--- Problem ---
Copy every line of text below character for character, leaving out the pictures.

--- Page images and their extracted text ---

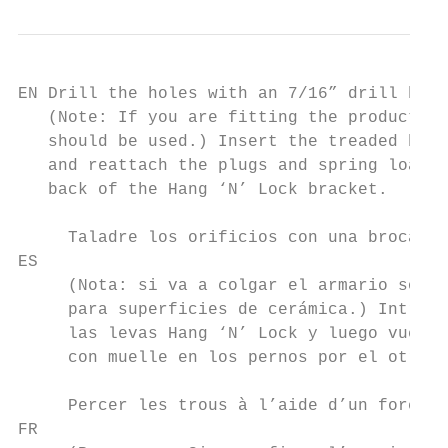
EN Drill the holes with an 7/16” drill bit.

   (Note: If you are fitting the product to
   should be used.) Insert the treaded bolt
   and reattach the plugs and spring loaded
   back of the Hang ‘N’ Lock bracket.

     Taladre los orificios con una broca de
ES

     (Nota: si va a colgar el armario sobre
     para superficies de cerámica.) Introdu
     las levas Hang ‘N’ Lock y luego vuelva
     con muelle en los pernos por el otro l
     Percer les trous à l’aide d’un foret d
FR
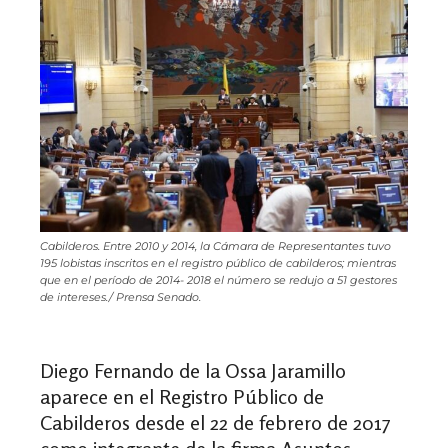
Cabilderos. Entre 2010 y 2014, la Cámara de Representantes tuvo
195 lobistas inscritos en el registro público de cabilderos; mientras
que en el período de 2014- 2018 el número se redujo a 51 gestores
de intereses./ Prensa Senado.
Diego Fernando de la Ossa Jaramillo
aparece en el Registro Público de
Cabilderos desde el 22 de febrero de 2017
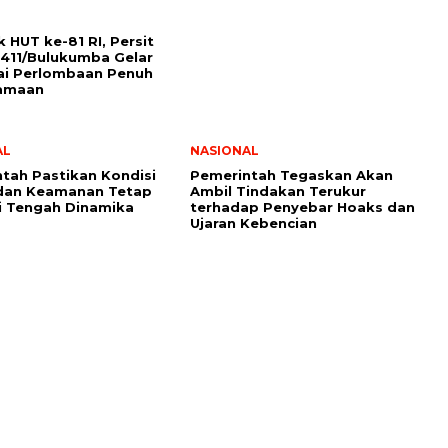
 HUT ke-81 RI, Persit
411/Bulukumba Gelar
ai Perlombaan Penuh
amaan
AL
NASIONAL
tah Pastikan Kondisi
Pemerintah Tegaskan Akan
 dan Keamanan Tetap
Ambil Tindakan Terukur
i Tengah Dinamika
terhadap Penyebar Hoaks dan
Ujaran Kebencian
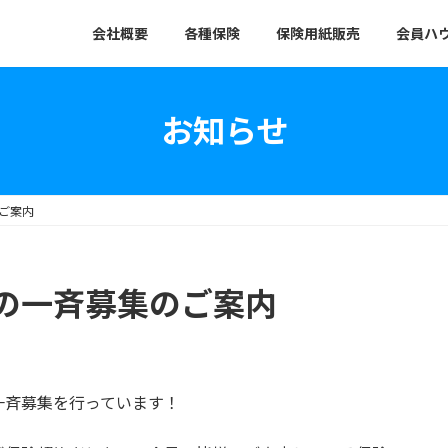
会社概要
各種保険
保険用紙販売
会員ハ
お知らせ
ご案内
の一斉募集のご案内
一斉募集を行っています！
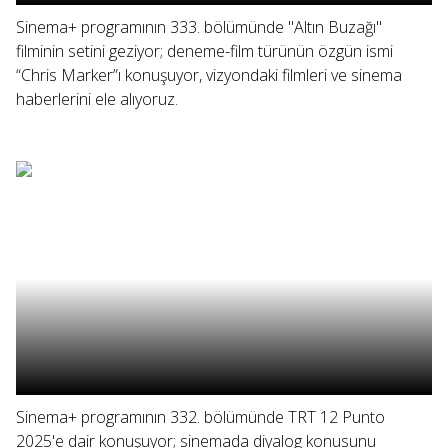
Sinema+ programının 333. bölümünde "Altın Buzağı"
filminin setini geziyor; deneme-film türünün özgün ismi
“Chris Marker”ı konuşuyor, vizyondaki filmleri ve sinema
haberlerini ele alıyoruz.
Sinema+ programının 332. bölümünde TRT 12 Punto
2025'e dair konuşuyor; sinemada diyalog konusunu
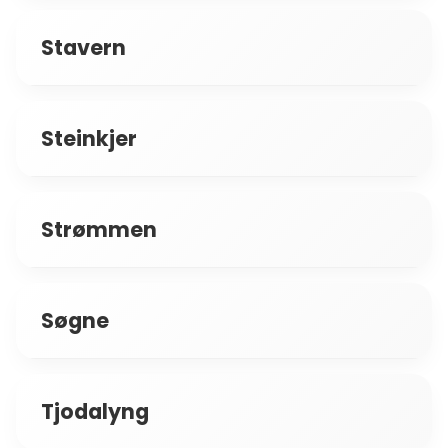
Stavern
Steinkjer
Strømmen
Søgne
Tjodalyng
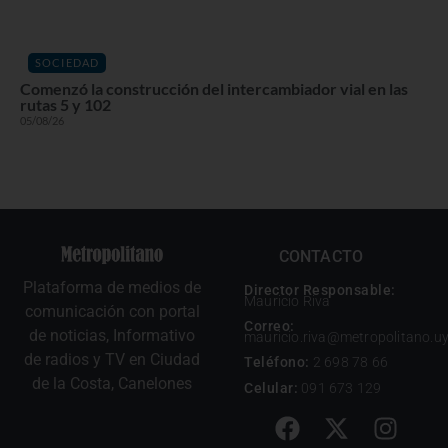
SOCIEDAD
Comenzó la construcción del intercambiador vial en las
rutas 5 y 102
05/08/26
CONTACTO
Plataforma de medios de
Director Responsable:
Mauricio Riva
comunicación con portal
Correo:
de noticias, Informativo
mauricio.riva@metropolitano.u
de radios y TV en Ciudad
Teléfono:
2 698 78 66
de la Costa, Canelones
Celular:
091 673 129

--- Response box ---
EN Drill the holes with an 7/16” drill bit.

   (Note: If you are fitting the product to
   should be used.) Insert the treaded bolt
   and reattach the plugs and spring loaded
   back of the Hang ‘N’ Lock bracket.

     Taladre los orificios con una broca de
ES

     (Nota: si va a colgar el armario sobre
     para superficies de cerámica.) Introdu
     las levas Hang ‘N’ Lock y luego vuelva
     con muelle en los pernos por el otro l
     Percer les trous à l’aide d’un foret d
FR
Cabilderos. Entre 2010 y 2014, la Cámara de Representantes tuvo
195 lobistas inscritos en el registro público de cabilderos; mientras
que en el período de 2014- 2018 el número se redujo a 51 gestores
de intereses./ Prensa Senado.
Diego Fernando de la Ossa Jaramillo
aparece en el Registro Público de
Cabilderos desde el 22 de febrero de 2017
 HUT ke-81 RI, Persit
411/Bulukumba Gelar
ai Perlombaan Penuh
amaan
AL
NASIONAL
tah Pastikan Kondisi
Pemerintah Tegaskan Akan
 dan Keamanan Tetap
Ambil Tindakan Terukur
i Tengah Dinamika
terhadap Penyebar Hoaks dan
Ujaran Kebencian
会社概要
各種保険
保険用紙販売
会員ハ
お知らせ
ご案内
の一斉募集のご案内
一斉募集を行っています！
Sinema+ programının 333. bölümünde "Altın Buzağı"
filminin setini geziyor; deneme-film türünün özgün ismi
“Chris Marker”ı konuşuyor, vizyondaki filmleri ve sinema
haberlerini ele alıyoruz.
Sinema+ programının 332. bölümünde TRT 12 Punto
2025'e dair konuşuyor; sinemada diyalog konusunu
Stavern
Steinkjer
Strømmen
Søgne
Tjodalyng
SOCIEDAD
Comenzó la construcción del intercambiador vial en las
rutas 5 y 102
05/08/26
CONTACTO
Plataforma de medios de
Director Responsable:
Mauricio Riva
comunicación con portal
Correo:
de noticias, Informativo
mauricio.riva@metropolitano.u
de radios y TV en Ciudad
Teléfono:
2 698 78 66
de la Costa, Canelones
Celular:
091 673 129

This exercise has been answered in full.